Tuesday, July 31, 2007

Leadership Essential: Credibility

If I were to pick the one characteristic that is essential to leadership it would be credibility.


Credibility can rest on the actual ability to lead, the perceived ability to lead, and the integrity that causes others to place their trust in the leader. The integrity involves a certain reliability that permits the followers to know that the leader will, within reasonable boundaries, be predictable. A leader who is frequently unpredictable will soon lose followers and resemble the man who jumped on a horse and rode off in all directions.
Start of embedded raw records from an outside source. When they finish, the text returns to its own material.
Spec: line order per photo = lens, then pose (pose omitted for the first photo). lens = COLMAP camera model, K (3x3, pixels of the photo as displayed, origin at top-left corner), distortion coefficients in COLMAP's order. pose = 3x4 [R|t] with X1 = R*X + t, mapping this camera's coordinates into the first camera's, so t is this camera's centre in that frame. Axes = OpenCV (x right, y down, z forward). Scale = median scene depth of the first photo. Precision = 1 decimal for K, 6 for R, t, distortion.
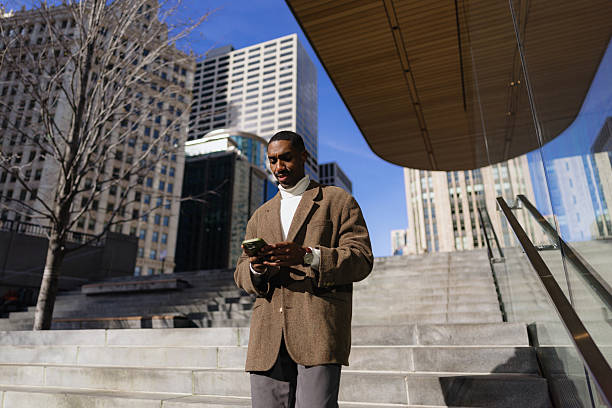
lens RADIAL K [[394.6, 0, 315.2], [0, 394.6, 206.5], [0, 0, 1]] dist [-0.002122, -0.002345]
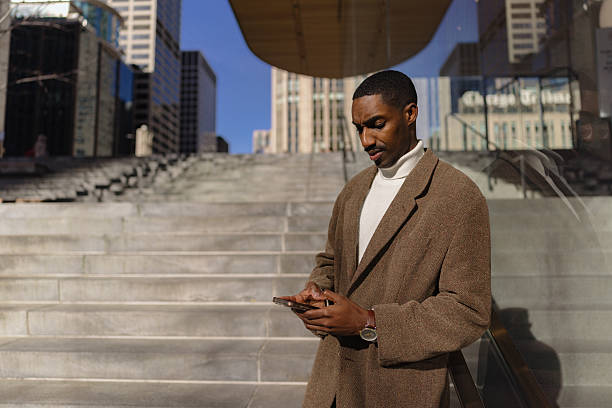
lens RADIAL K [[413.4, 0, 298.8], [0, 413.4, 201.5], [0, 0, 1]] dist [0.018668, -0.032364]
pose [[0.949404, 0.027172, 0.312881, -0.027377], [-0.098641, 0.971634, 0.214934, -0.000483], [-0.298166, -0.234922, 0.925153, -0.053800]]
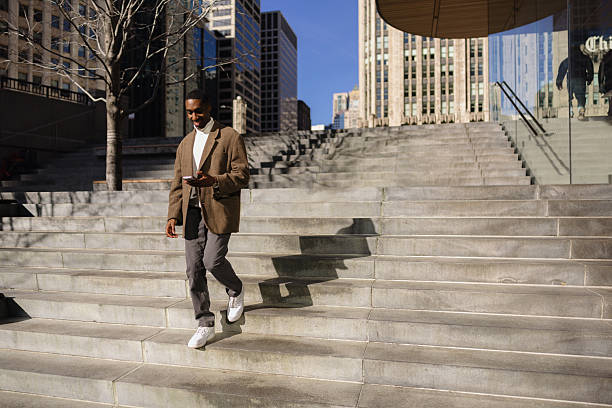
lens RADIAL K [[440.1, 0, 256.4], [0, 440.1, 202.4], [0, 0, 1]] dist [-0.000413, -0.004939]
pose [[0.990141, -0.000889, 0.140070, -0.165631], [-0.043071, 0.949600, 0.310490, -0.011970], [-0.133286, -0.313462, 0.940200, -0.053304]]
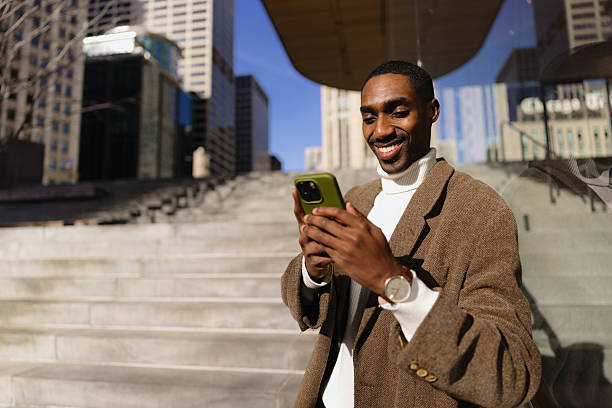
lens RADIAL K [[405.6, 0, 302.3], [0, 405.6, 205.5], [0, 0, 1]] dist [-0.004332, -0.006920]
pose [[0.982626, 0.013804, 0.185083, -0.010271], [-0.050898, 0.979040, 0.197206, 0.000070], [-0.178481, -0.203200, 0.962733, -0.041186]]
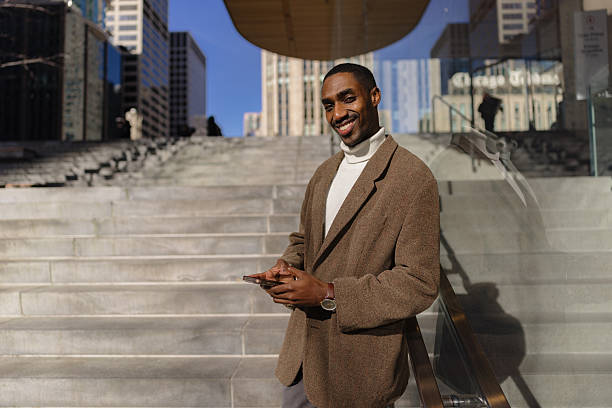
lens RADIAL K [[413.4, 0, 298.8], [0, 413.4, 201.5], [0, 0, 1]] dist [0.018668, -0.032364]
pose [[0.944261, 0.005568, 0.329150, -0.024915], [-0.094302, 0.962530, 0.254249, -0.002598], [-0.315401, -0.271117, 0.909405, -0.061531]]
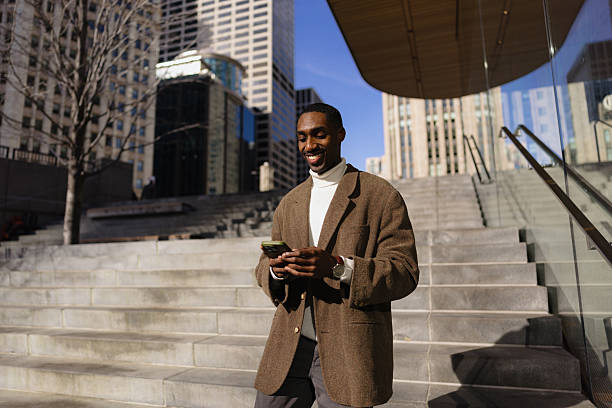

A major reason why so many executives, managers, and supervisors fail in their leadership responsibilities is they have, in either a dramatic event or a series of damaging actions, lost credibility. How is credibility lost? The ways are too numerous to list but the usual suspects are insensitivity to others, failing to keep commitments, and failing to produce. One trucking executive put it well: "People don't give you their trust; they only lend it to you."

3 comments:

Anonymous said...

I agree--credibility is essential to leadership. From my experience, we assign credibility based on the interplay of the following elements: integrity, competence, sound judgment, relationship sensitivity, and likeability. Predictability and consistency are important in each of these elements.

Michael Wade said...

Bonnie,

I think your point about the interplay is right on target. Credibility is multi-faceted.

Mackenzie Whitton said...

Credibility makes or breaks leaders. That encompasses a lot of criteria on what makes a leader credible, ideal and competent. Credibility itself is a package of intangible leadership qualities that can command the herd and be a reciprocate of their approval.